The move signals the potential for new competition for online e-commerce stalwarts Amazon (NASDAQ: AMZN) and eBay (NASDAQ: EBAY), both of which are trying to maintain healthy online sales as the dour economy negatively impacts the market.

Recent findings from researcher comScore reported that e-commerce sales continue to suffer, with online retail spending pegged at $30.2 billion -- down 1 percent compared to a year ago, making it only the second quarter on record where e-commerce spending has been lower than the same quarter the previous year.

In July, Amazon had 66 million unique visitors, behind eBay's 73 million, while Walmart's site realized 33.1 million, according to comScore's monthly analysis of U.S. Web activity at the top online properties for July 2009.

Despite the entrenched competition and the blistering market conditions, experts say Wal-Mart's move could pay off.

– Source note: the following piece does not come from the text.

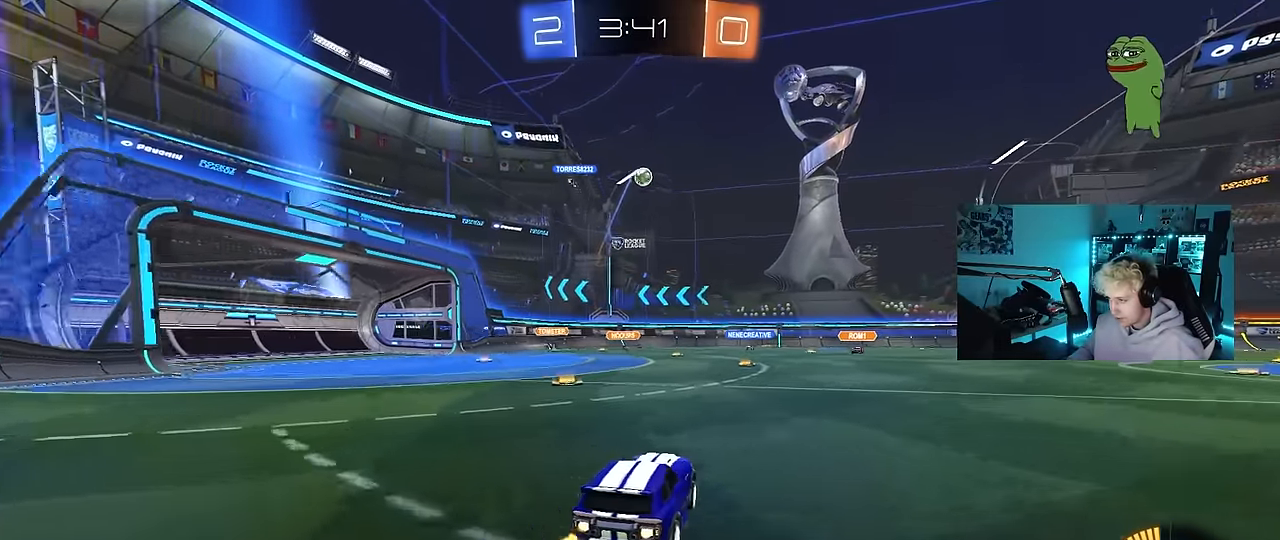
{"keys": ["a", "w"], "mouse": ["left"], "events": [[67, "a", "down"], [167, "mouse_left", "up"], [167, "shift", "down"], [250, "shift", "up"], [484, "mouse_left", "down"]]}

"Walmart Marketplace should do very well. They already get a lot of site traffic and if they can capture some incremental revenue from these third parties, that is extremely profitable business for them, and it positions them well against Amazon," Sucharita Mulupuru, e-commerce analyst with Forrester, told InternetNews.com. "I don't think they'll displace Amazon any time soon, if ever, but it gives them a good shot of increasing their overall Web penetration. Amazon's value proposition until now has been a broad assortment. This enables Walmart to compete with other companies with big assortments."

She added that the business model is a sound approach for Wal-Mart Stores' online efforts.

"I like the notion of partnering with other Web sites -- it makes much more sense than extending the drop ship model. This lets them get a shortcut around fulfillment excellence -- that's the biggest challenge with drop ship-difficulty in maintaining quality control of shipments," she said.